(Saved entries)
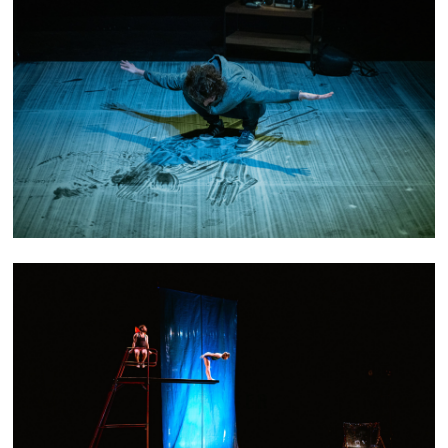
AUTEUR INCONNU
PLONGER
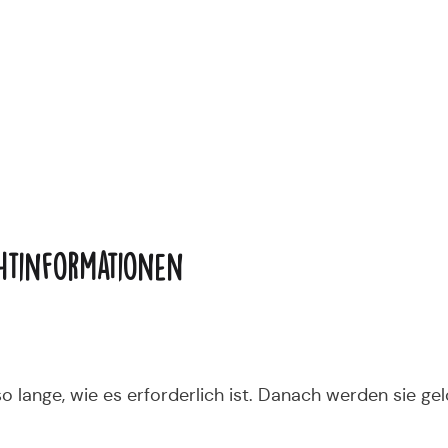
chtinformationen
lange, wie es erforderlich ist. Danach werden sie gelö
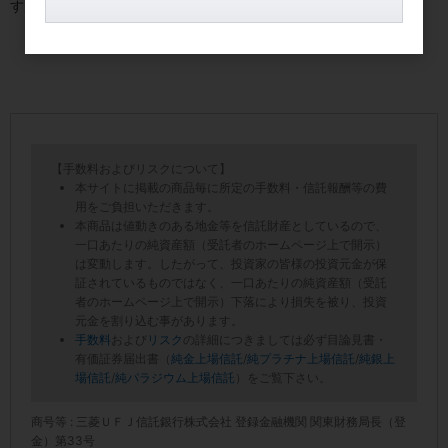
すが(笑)
【手数料およびリスクについて】
本サイトに掲載の商品毎に所定の手数料・信託報酬等の費
用をご負担いただきます。
本商品は値動きのある地金等を信託財産としているので、
一口あたりの純資産額（受託者のホームページ上で開示）
は変動します。したがって、投資家の皆様の投資元金が保
証されているものではなく、一口あたりの純資産額（受託
者のホームページ上で開示）下落により損失を被り、投資
元金を割り込む事があります。
手数料
および
リスク
の詳細につきましては必ず目論見書・
有価証券届出書（
純金上場信託
/
純プラチナ上場信託
/
純銀上
場信託
/
純パラジウム上場信託
）をご覧下さい。
商号等 : 三菱ＵＦＪ信託銀行株式会社 登録金融機関 関東財務局長（登
金）第33号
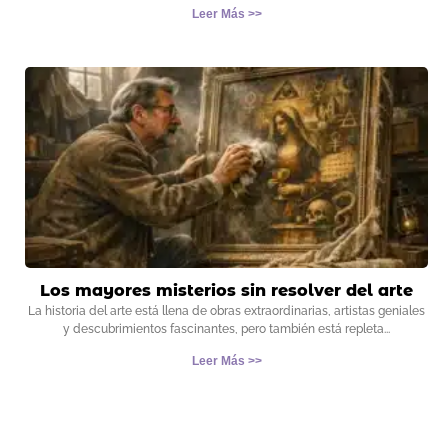
Leer Más >>
Los mayores misterios sin resolver del arte
La historia del arte está llena de obras extraordinarias, artistas geniales
y descubrimientos fascinantes, pero también está repleta
Leer Más >>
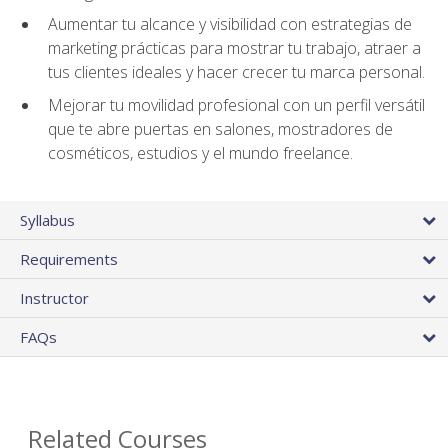
Aumentar tu alcance y visibilidad con estrategias de
marketing prácticas para mostrar tu trabajo, atraer a
tus clientes ideales y hacer crecer tu marca personal.
Mejorar tu movilidad profesional con un perfil versátil
que te abre puertas en salones, mostradores de
cosméticos, estudios y el mundo freelance.
Syllabus
Requirements
Instructor
FAQs
Related Courses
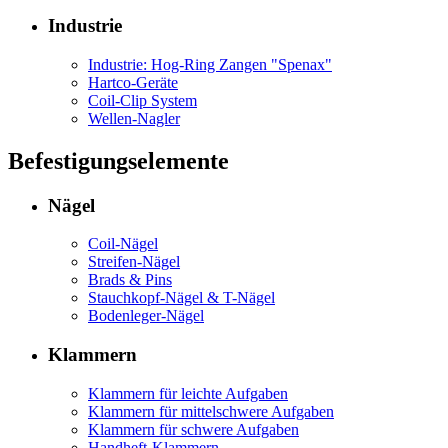
Industrie
Industrie: Hog-Ring Zangen "Spenax"
Hartco-Geräte
Coil-Clip System
Wellen-Nagler
Befestigungselemente
Nägel
Coil-Nägel
Streifen-Nägel
Brads & Pins
Stauchkopf-Nägel & T-Nägel
Bodenleger-Nägel
Klammern
Klammern für leichte Aufgaben
Klammern für mittelschwere Aufgaben
Klammern für schwere Aufgaben
Handheft-Klammern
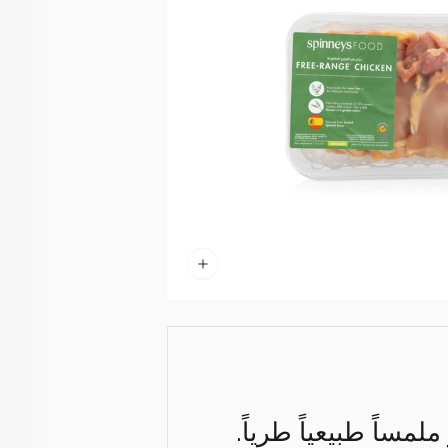
مساً طبيعياً طرياً.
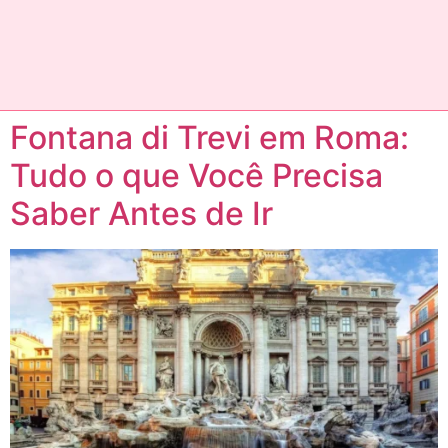
Fontana di Trevi em Roma:
Tudo o que Você Precisa
Saber Antes de Ir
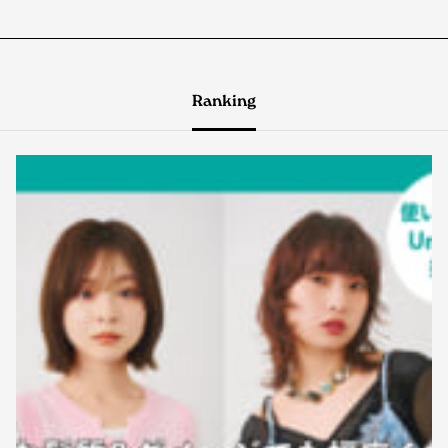
Ranking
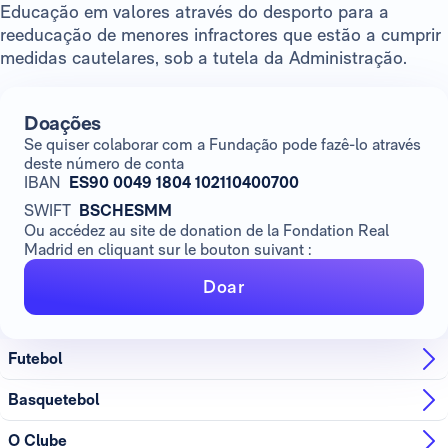
Educação em valores através do desporto para a
reeducação de menores infractores que estão a cumprir
medidas cautelares, sob a tutela da Administração.
Doações
Se quiser colaborar com a Fundação pode fazê-lo através
deste número de conta
IBAN
ES90 0049 1804 102110400700
SWIFT
BSCHESMM
Ou accédez au site de donation de la Fondation Real
Madrid en cliquant sur le bouton suivant :
Doar
Futebol
Basquetebol
O Clube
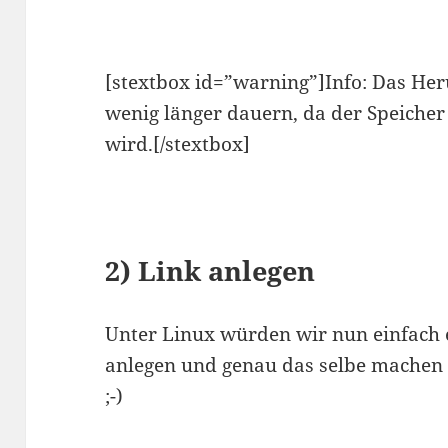
[stextbox id=”warning”]Info: Das Her
wenig länger dauern, da der Speicher 
wird.[/stextbox]
2) Link anlegen
Unter Linux würden wir nun einfach
anlegen und genau das selbe machen
;-)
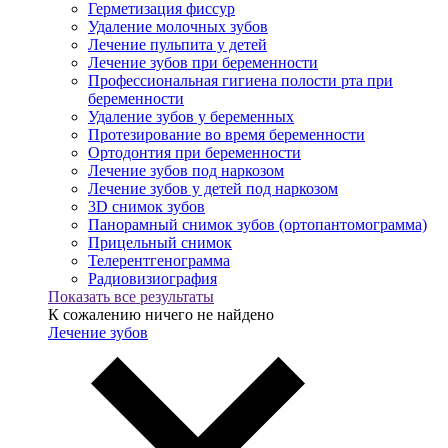
Герметизация фиссур
Удаление молочных зубов
Лечение пульпита у детей
Лечение зубов при беременности
Профессиональная гигиена полости рта при
беременности
Удаление зубов у беременных
Протезирование во время беременности
Ортодонтия при беременности
Лечение зубов под наркозом
Лечение зубов у детей под наркозом
3D снимок зубов
Панорамный снимок зубов (ортопантомограмма)
Прицельный снимок
Телерентгенограмма
Радиовизиография
Показать все результаты
К сожалению ничего не найдено
Лечение зубов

*Goal of the exercise*
Copy the stretch from the first line through the line containing "lange, wie es", substituting "notwendig" for "erforderlich" and changing nothing else. Leave the pictures out.

*Your solution*
AUTEUR INCONNU
PLONGER
chtinformationen
lange, wie es notwendig ist. Danach werden sie gelö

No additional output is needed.